### About this exercise
Reproduce verbatim everything in the material from the line containing "# UC 2051 - Especificar Colaborador" down to the line containing "## 3.1. Realização da Funcionalidade", including both of those lines.

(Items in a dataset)
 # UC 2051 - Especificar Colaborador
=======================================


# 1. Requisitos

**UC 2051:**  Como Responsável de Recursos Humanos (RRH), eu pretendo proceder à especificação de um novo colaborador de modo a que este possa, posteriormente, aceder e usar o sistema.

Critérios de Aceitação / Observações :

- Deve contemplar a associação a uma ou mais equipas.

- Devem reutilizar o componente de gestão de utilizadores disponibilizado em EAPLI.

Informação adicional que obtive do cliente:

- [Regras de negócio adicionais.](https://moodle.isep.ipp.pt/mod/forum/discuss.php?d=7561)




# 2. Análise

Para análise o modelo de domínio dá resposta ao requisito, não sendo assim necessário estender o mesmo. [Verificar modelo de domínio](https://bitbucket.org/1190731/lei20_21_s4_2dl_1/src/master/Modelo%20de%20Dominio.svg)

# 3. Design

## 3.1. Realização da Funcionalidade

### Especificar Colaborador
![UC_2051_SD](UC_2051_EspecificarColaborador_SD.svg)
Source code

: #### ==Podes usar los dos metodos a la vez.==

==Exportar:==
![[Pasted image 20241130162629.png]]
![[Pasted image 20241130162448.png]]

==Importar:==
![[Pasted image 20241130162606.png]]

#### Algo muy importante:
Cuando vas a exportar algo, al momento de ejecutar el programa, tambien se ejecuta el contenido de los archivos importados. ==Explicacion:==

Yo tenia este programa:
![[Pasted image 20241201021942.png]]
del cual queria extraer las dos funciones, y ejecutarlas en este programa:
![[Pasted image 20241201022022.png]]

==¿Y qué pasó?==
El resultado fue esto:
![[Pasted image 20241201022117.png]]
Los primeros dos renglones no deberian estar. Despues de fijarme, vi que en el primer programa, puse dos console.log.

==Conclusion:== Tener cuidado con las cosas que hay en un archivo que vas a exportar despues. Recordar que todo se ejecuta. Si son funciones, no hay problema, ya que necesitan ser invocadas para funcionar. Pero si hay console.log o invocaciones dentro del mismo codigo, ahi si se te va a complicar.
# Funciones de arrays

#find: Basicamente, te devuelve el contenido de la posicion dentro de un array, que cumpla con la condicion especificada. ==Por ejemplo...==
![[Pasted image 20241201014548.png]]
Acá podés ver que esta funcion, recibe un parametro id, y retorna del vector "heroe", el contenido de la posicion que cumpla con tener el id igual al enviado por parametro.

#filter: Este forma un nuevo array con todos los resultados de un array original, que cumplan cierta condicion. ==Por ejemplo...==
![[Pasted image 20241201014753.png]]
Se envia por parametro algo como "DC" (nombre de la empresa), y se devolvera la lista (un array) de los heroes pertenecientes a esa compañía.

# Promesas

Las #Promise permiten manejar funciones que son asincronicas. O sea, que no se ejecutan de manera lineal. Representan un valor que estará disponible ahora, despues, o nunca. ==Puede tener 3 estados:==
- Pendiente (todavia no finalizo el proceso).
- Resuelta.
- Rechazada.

* * *

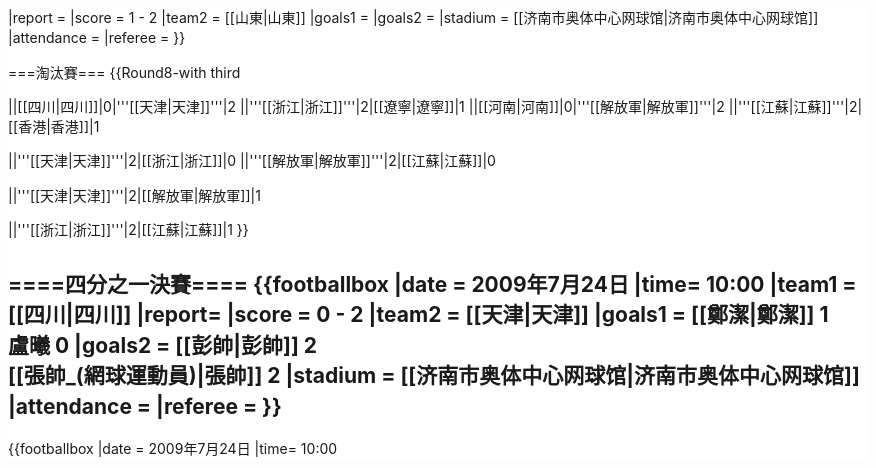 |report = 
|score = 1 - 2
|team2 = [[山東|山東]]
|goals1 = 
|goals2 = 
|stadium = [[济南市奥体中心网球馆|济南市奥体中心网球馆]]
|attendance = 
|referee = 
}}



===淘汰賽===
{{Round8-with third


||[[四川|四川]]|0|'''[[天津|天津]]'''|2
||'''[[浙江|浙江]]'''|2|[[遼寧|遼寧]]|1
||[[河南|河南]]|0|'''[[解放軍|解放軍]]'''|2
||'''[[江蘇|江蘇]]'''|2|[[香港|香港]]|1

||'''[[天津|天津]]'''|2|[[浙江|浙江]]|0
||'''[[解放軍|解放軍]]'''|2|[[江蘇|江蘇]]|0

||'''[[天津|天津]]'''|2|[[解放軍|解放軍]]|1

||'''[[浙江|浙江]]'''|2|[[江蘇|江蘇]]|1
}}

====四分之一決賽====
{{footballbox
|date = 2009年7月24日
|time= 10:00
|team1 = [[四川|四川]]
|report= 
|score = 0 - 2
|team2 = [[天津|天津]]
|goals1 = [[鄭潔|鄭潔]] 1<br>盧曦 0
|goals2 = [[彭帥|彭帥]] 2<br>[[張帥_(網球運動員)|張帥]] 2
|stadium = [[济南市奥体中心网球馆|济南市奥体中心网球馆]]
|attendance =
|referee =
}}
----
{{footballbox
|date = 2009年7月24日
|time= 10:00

...

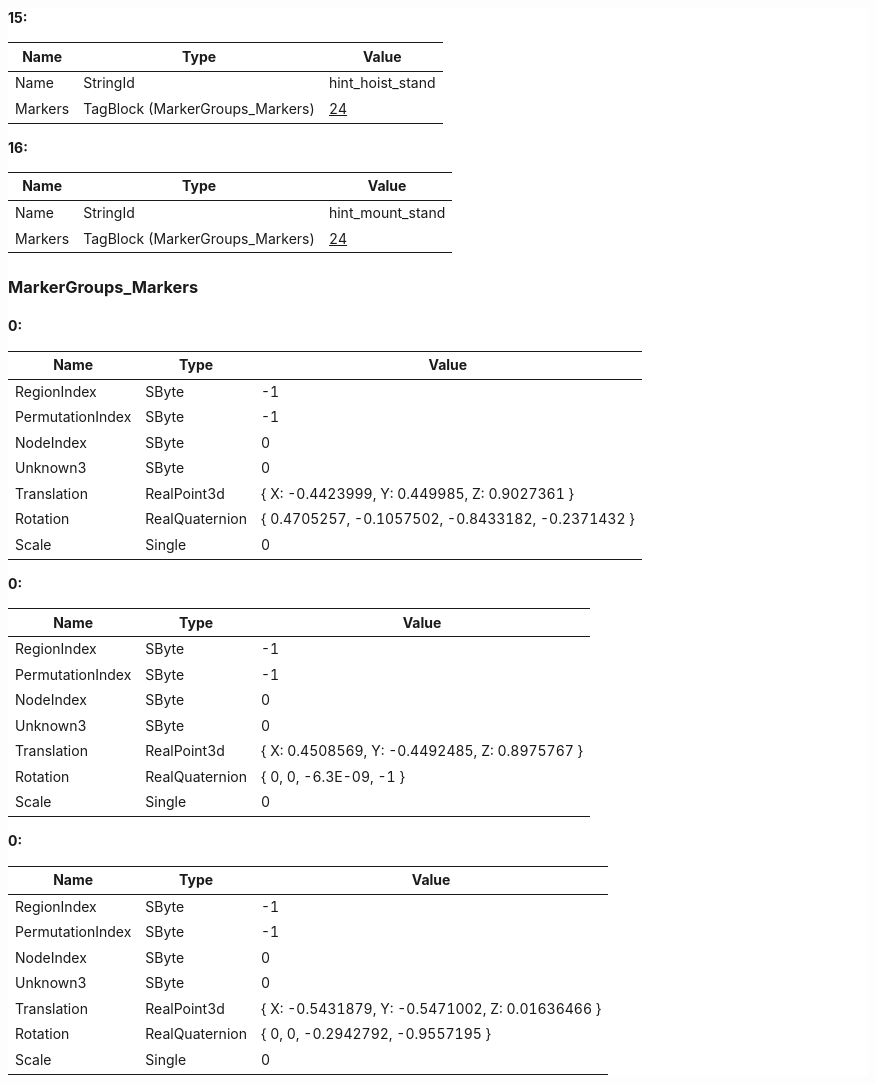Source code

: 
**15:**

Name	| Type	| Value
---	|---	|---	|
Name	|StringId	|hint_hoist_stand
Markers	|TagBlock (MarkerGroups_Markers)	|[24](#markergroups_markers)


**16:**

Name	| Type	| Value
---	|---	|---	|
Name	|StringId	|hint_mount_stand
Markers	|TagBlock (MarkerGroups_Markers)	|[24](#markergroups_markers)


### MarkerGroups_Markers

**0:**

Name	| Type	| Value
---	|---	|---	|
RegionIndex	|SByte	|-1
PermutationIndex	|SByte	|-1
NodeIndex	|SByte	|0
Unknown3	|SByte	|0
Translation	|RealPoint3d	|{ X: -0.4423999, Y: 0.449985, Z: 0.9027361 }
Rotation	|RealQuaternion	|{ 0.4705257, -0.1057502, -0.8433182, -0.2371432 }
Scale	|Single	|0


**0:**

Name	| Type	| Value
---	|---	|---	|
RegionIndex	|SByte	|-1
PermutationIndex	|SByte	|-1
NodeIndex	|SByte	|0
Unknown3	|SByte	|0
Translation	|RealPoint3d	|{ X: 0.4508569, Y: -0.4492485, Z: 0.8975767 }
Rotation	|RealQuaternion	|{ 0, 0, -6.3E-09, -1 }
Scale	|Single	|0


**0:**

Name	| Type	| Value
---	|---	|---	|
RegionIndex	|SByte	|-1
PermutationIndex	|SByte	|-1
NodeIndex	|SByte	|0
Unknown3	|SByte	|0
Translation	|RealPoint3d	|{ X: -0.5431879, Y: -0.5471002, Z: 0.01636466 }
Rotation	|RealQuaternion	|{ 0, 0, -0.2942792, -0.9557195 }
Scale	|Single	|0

### Response to this exercise
 # UC 2051 - Especificar Colaborador
=======================================


# 1. Requisitos

**UC 2051:**  Como Responsável de Recursos Humanos (RRH), eu pretendo proceder à especificação de um novo colaborador de modo a que este possa, posteriormente, aceder e usar o sistema.

Critérios de Aceitação / Observações :

- Deve contemplar a associação a uma ou mais equipas.

- Devem reutilizar o componente de gestão de utilizadores disponibilizado em EAPLI.

Informação adicional que obtive do cliente:

- [Regras de negócio adicionais.](https://moodle.isep.ipp.pt/mod/forum/discuss.php?d=7561)




# 2. Análise

Para análise o modelo de domínio dá resposta ao requisito, não sendo assim necessário estender o mesmo. [Verificar modelo de domínio](https://bitbucket.org/1190731/lei20_21_s4_2dl_1/src/master/Modelo%20de%20Dominio.svg)

# 3. Design

## 3.1. Realização da Funcionalidade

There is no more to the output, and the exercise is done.